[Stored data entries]
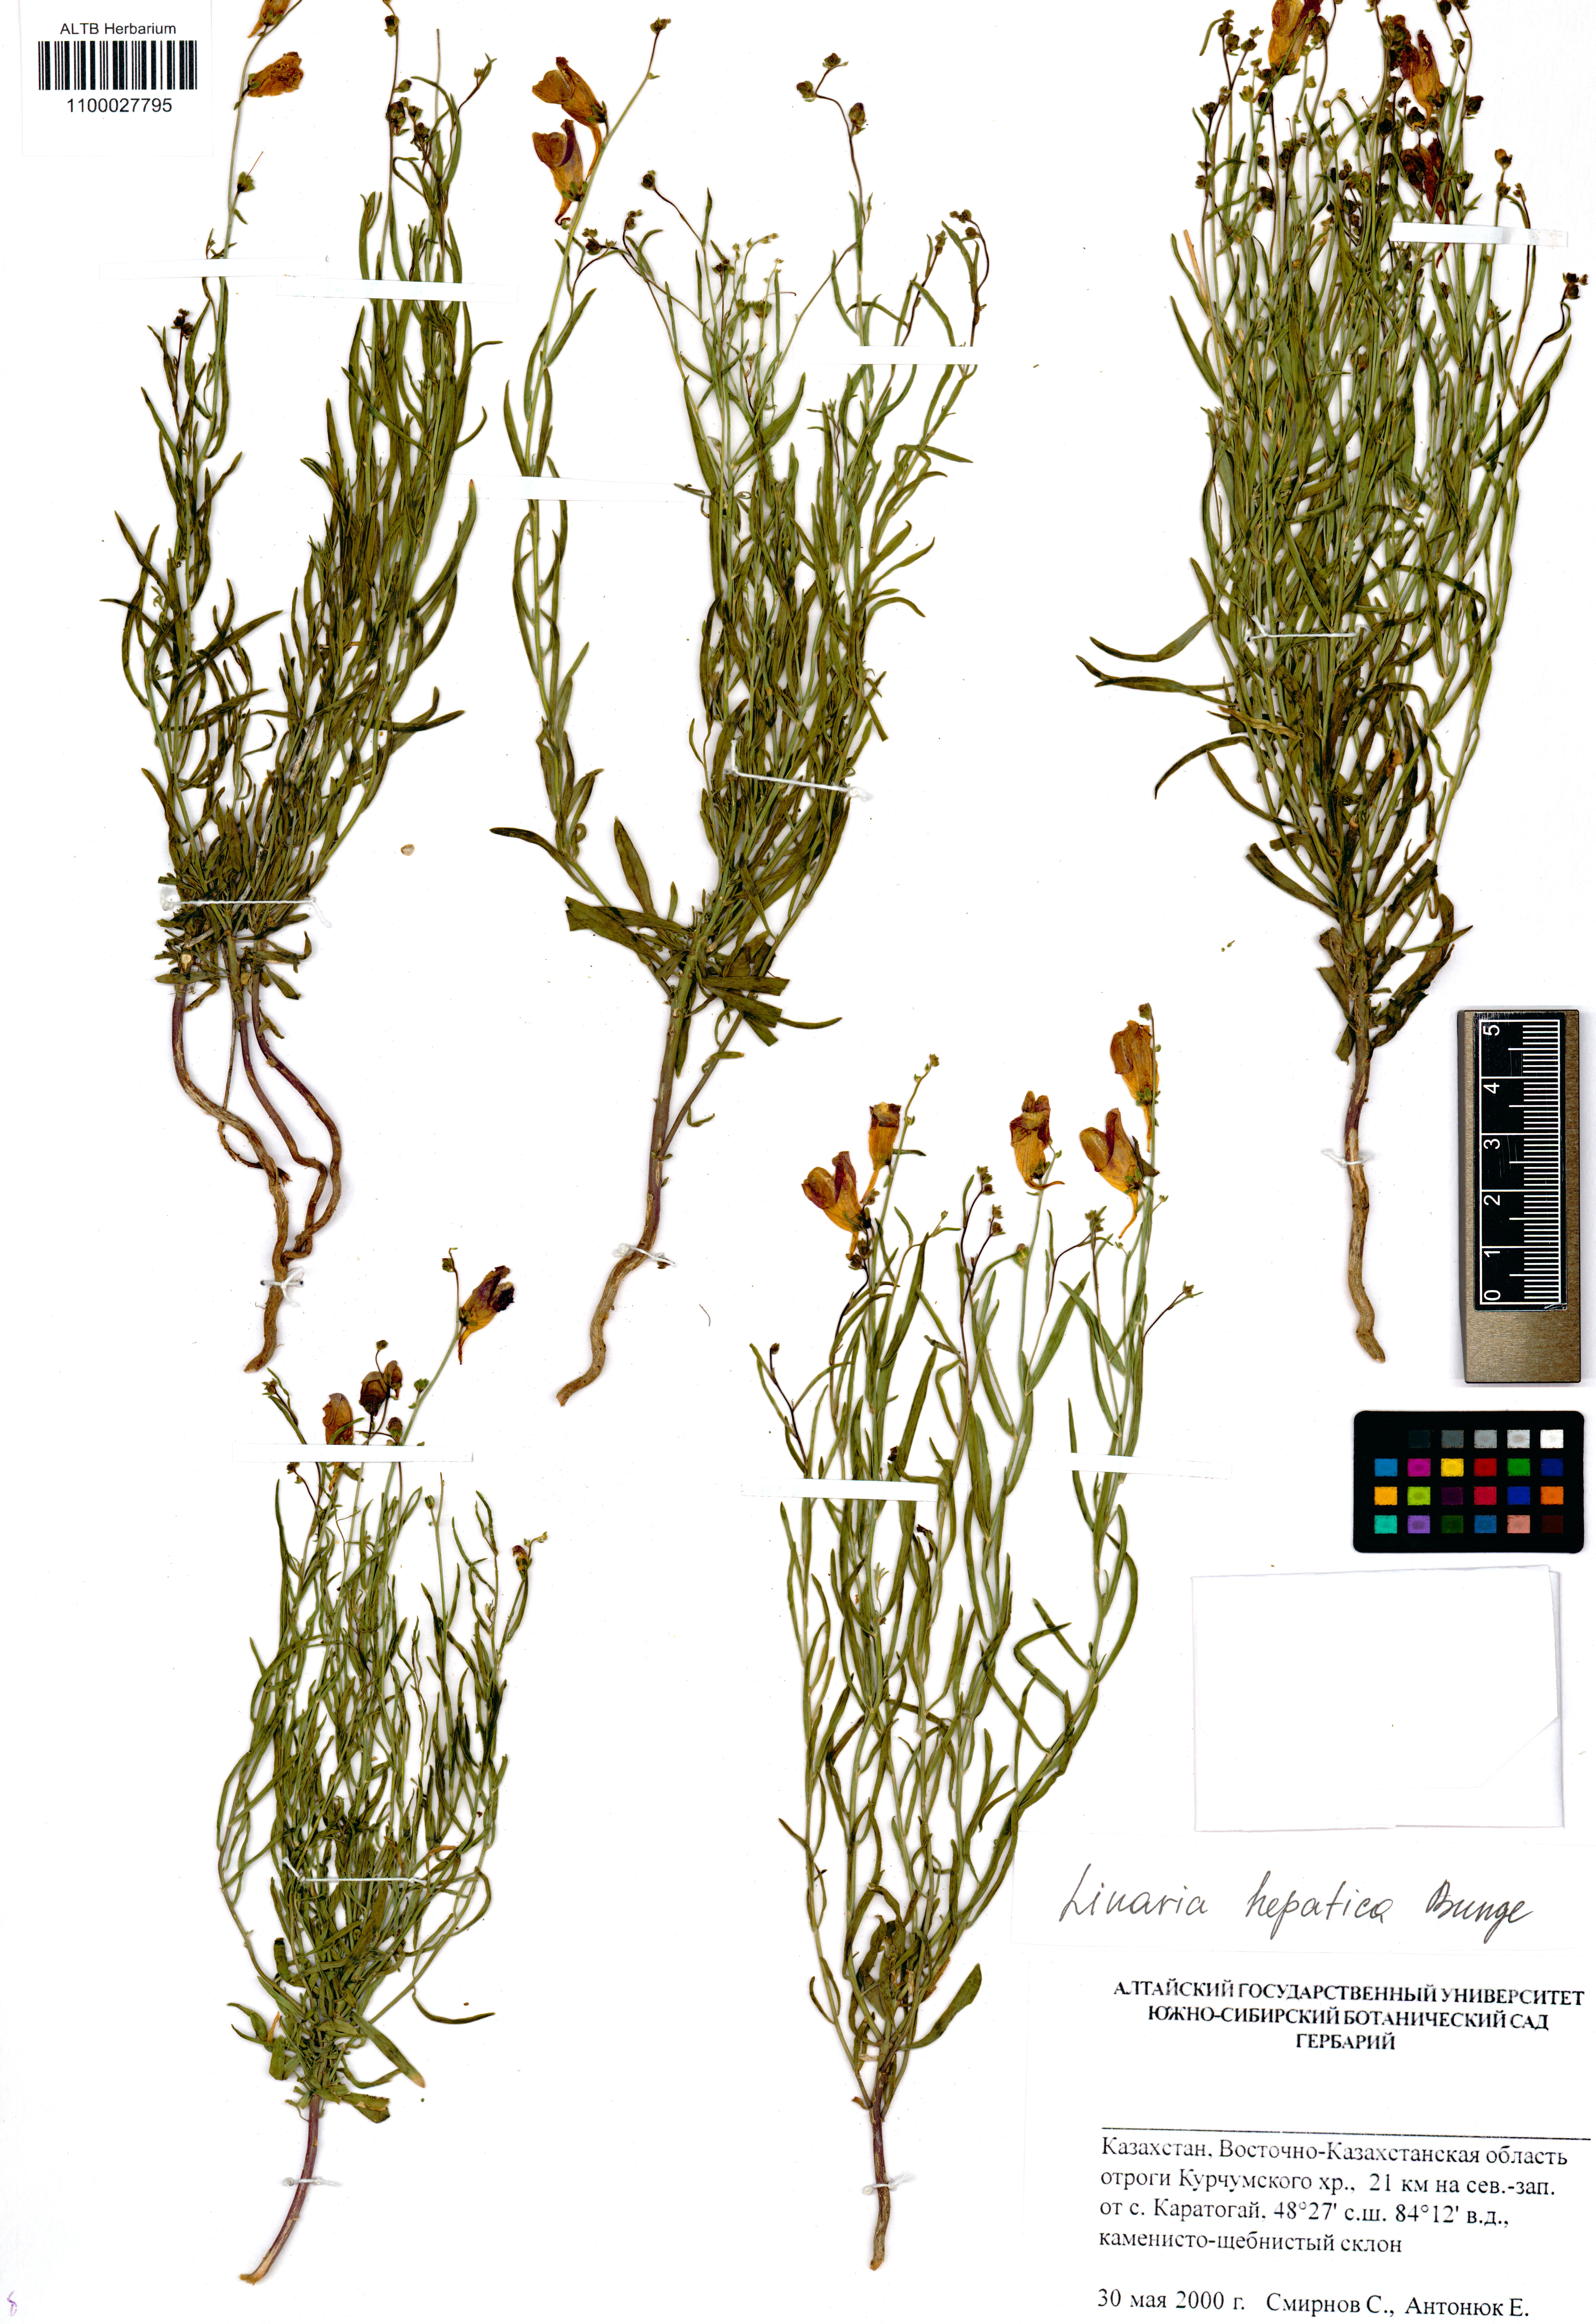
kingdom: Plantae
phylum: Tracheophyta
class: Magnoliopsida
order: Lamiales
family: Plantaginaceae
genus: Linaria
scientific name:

## Directions for this task
In every one of the records, change "scientific name" to "species name" and give the lines again with nothing else altered. Omit the pictures from your answer.

## Worked answer
kingdom: Plantae
phylum: Tracheophyta
class: Magnoliopsida
order: Lamiales
family: Plantaginaceae
genus: Linaria
species name:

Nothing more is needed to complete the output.